I’m Never Not Thinking Of You

Every day has moments of complete chaos, even and especially when we design to avoid it.

A few evenings ago is a great example. I had sweet potatoes and veggies carmaelizing in the crockpot for dinner, easy and a done deal, so I thought. Just needed a sauce. Hey I love sauce.

I don’t know why I ever for one second convince myself things are going to run smoothly.

When I pick Ari up from school, he acts like he’s starving. This is when he turns into a psycho little monster boy, grabbing anything and everything to stuff in his mouth. If a good dinner isn’t ready right away, he will snack, therefore no appetite for dinner when it’s actually ready.

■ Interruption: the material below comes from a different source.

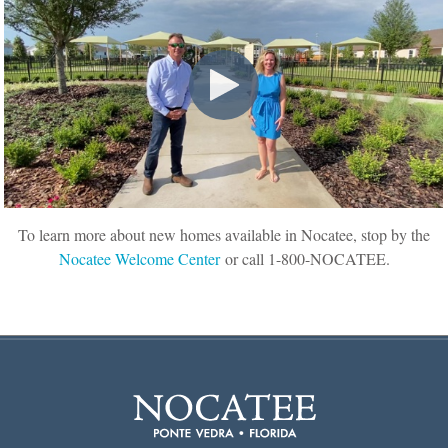
To learn more about new homes available in Nocatee, stop by the
Nocatee Welcome Center
or call 1-800-NOCATEE.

This day however, dinner actually WAS ready, but I was preoccupied with my hands and couldn’t serve it the exact very moment we walked in the door. I cannot wait until Ari starts serving me dinner, I swear I’ll make a huge fuss if it’s not ready on time. But anyway, Ari grabbed a yogurt to hold himself over. The idea of eating a small snack before dinner, well, let’s just say this mind blowing concept is new to Ari, so it’s not really full proof just yet.

Max was having a moment, understandably. Anyone with new teeth attempting to saw through their gums is completely deserving of a moment. He needed me to massage his gums, while he cried on my shoulder, while I bounced him slightly up and down.

Anything other than this was unacceptable.

So there I stood bouncing Max while he gnawled on my finger, and a sweet voice from the kitchen exclaims, “Mommy, I peed on the floor!”

Um, what.

Next thing I know, I’ve got a naked boy running around my kitchen splashing his foot in his pee. In my attempts to clean it up, Max projectile spit-up on top of it, like literally right on top of it. Then Abby (our dog) starts licking it all up. Unbelievable. It’s like they had some gross master plan working against me, their own mother!

No freaking crockpot veggies for dinner. No wine reduction sauce, no pretending I’m a food scientist in the kitchen while my children sit nicely and watch me. Peanut butter sandwiches, chips, and Oreos. ON THE COUCH. The hours that followed were equally as chaotic this particular day.

Bedtime finally arrived, hallelujah praise the lord. But you know what happened next? The exact same thing that happens every night. I attempted to drift, to check out, to relax. No such luck, next to their beds I went to watch them dream. My sweet sweet boys, I’m never not thinking of you.